O cinema de Wim Wenders sempre explorou temas universais a partir de personagens comuns, e em Dias Perfeitos (Perfect Days, 2023), o cineasta alemão retorna a essa essência por meio de uma coprodução japonesa que conquistou reconhecimento internacional. O longa, que chega agora ao catálogo da Netflix, acompanha a rotina de Hirayama (Kōji Yakusho), um homem que trabalha na limpeza de banheiros públicos em Tóquio e encontra, na repetição do cotidiano, um sentido para sua existência. Confira a nossa crítica do filme:
A simplicidade como força dramática
O filme apresenta a rotina meticulosa de Hirayama: acordar ao amanhecer, cuidar das plantas, dirigir até o trabalho ouvindo fitas cassete, almoçar em restaurantes discretos e registrar árvores com sua câmera fotográfica. Essa repetição, longe de soar vazia, revela uma filosofia de vida centrada na atenção ao presente e na valorização do que parece banal.

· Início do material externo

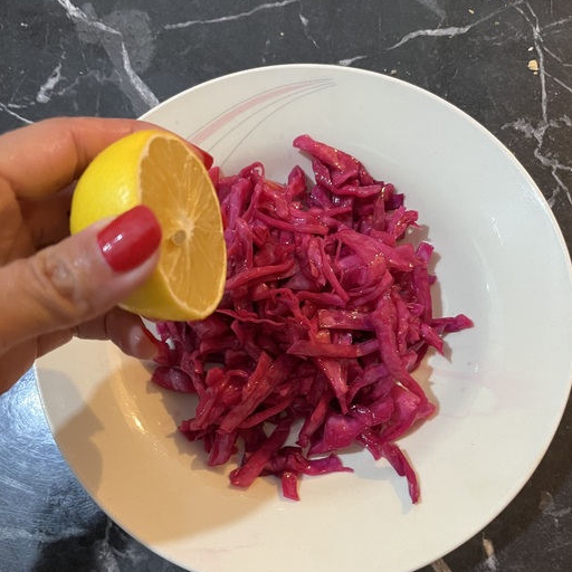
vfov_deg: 52.3
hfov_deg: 52.5
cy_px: 336
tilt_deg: -75.9
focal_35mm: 31
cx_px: 287
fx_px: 580
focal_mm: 5.1
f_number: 1.6
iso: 400
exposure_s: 1/33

A direção de Wenders encontra poesia nos detalhes, seja no reflexo das cores urbanas nas paredes metálicas dos banheiros, seja nos encontros inesperados que interrompem a rotina. A aparição da sobrinha Niko (Arisa Nakano) e, posteriormente, da irmã de Hirayama, abre espaço para questionamentos sobre seu passado e a razão de seu isolamento, mas sem entregar respostas definitivas.

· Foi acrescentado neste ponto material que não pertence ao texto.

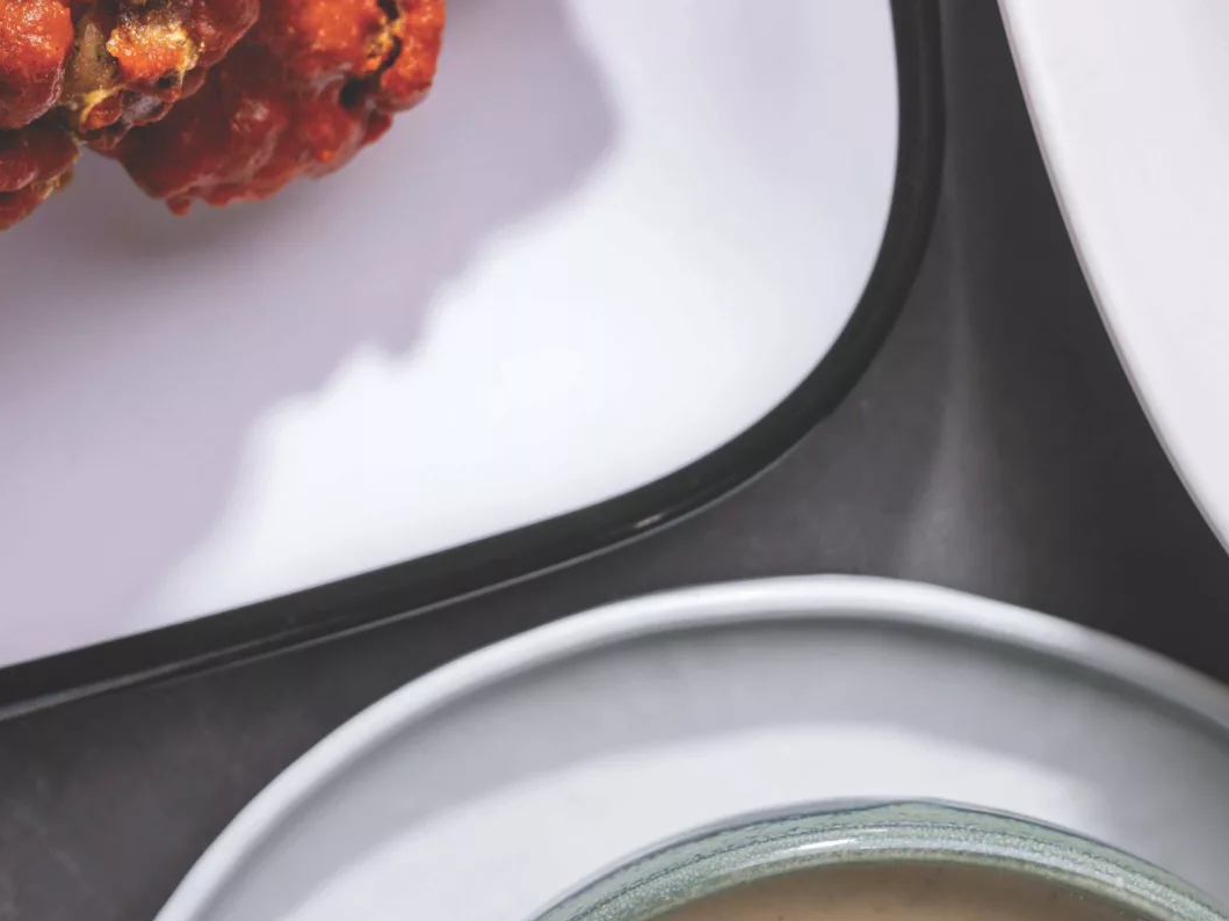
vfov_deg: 15.8
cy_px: 248
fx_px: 3301
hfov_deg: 21.1
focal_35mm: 93
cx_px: 530
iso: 200
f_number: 8
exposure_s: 1/30
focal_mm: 40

Entre o urbano e a natureza: a estética de Dias Perfeitos
Um dos pontos mais marcantes de Dias Perfeitos é o contraste entre a tranquilidade da natureza e a intensidade da metrópole. As copas das árvores, registradas de baixo para cima, sugerem o fenômeno da “timidez da copa” — quando árvores crescem próximas, mas evitam se tocar. Essa metáfora se relaciona com a vida do protagonista, que mantém laços tênues, mas significativos, com o mundo ao redor.
A fotografia alterna entre os espaços verdes dos parques de Tóquio e os tons de neon da cidade, reforçando a dualidade entre introspecção e agitação. A trilha sonora, composta por fitas cassete de clássicos do rock e do folk, como The Velvet Underground, Patti Smith e The Kinks, complementa a atmosfera contemplativa.
A performance de Kōji Yakusho
O veterano ator japonês Kōji Yakusho dá vida a Hirayama com sutileza e profundidade. Sua interpretação transmite serenidade, mas também sugere mistérios ocultos. Premiado em Cannes por esse papel, Yakusho constrói um personagem que se conecta ao espectador pela empatia silenciosa, sem a necessidade de grandes diálogos ou explicações.
Mistérios e silêncios
Embora se concentre na rotina, o filme abre espaço para interpretações sobre o passado do protagonista. O diálogo com a sobrinha em torno de um livro de Patricia Highsmith e a chegada da irmã indicam possíveis rupturas familiares. Esses elementos funcionam como camadas adicionais, sugerindo que a escolha de Hirayama pela solidão pode ser tanto uma fuga quanto um gesto de aceitação.
Crítica: Dias Perfeitos é uma ótima opção de filme na Netflix
Dias Perfeitos é uma obra sobre o valor da vida cotidiana, construída a partir de pequenos gestos, imagens e sons. Wim Wenders encontra no Japão um cenário ideal para refletir sobre a passagem do tempo, a serenidade e a busca por significado em um mundo acelerado. A chegada do longa à Netflix amplia o acesso a um dos filmes mais comentados da temporada, oferecendo ao público a oportunidade de experimentar um cinema que enxerga grandeza no simples e no presente.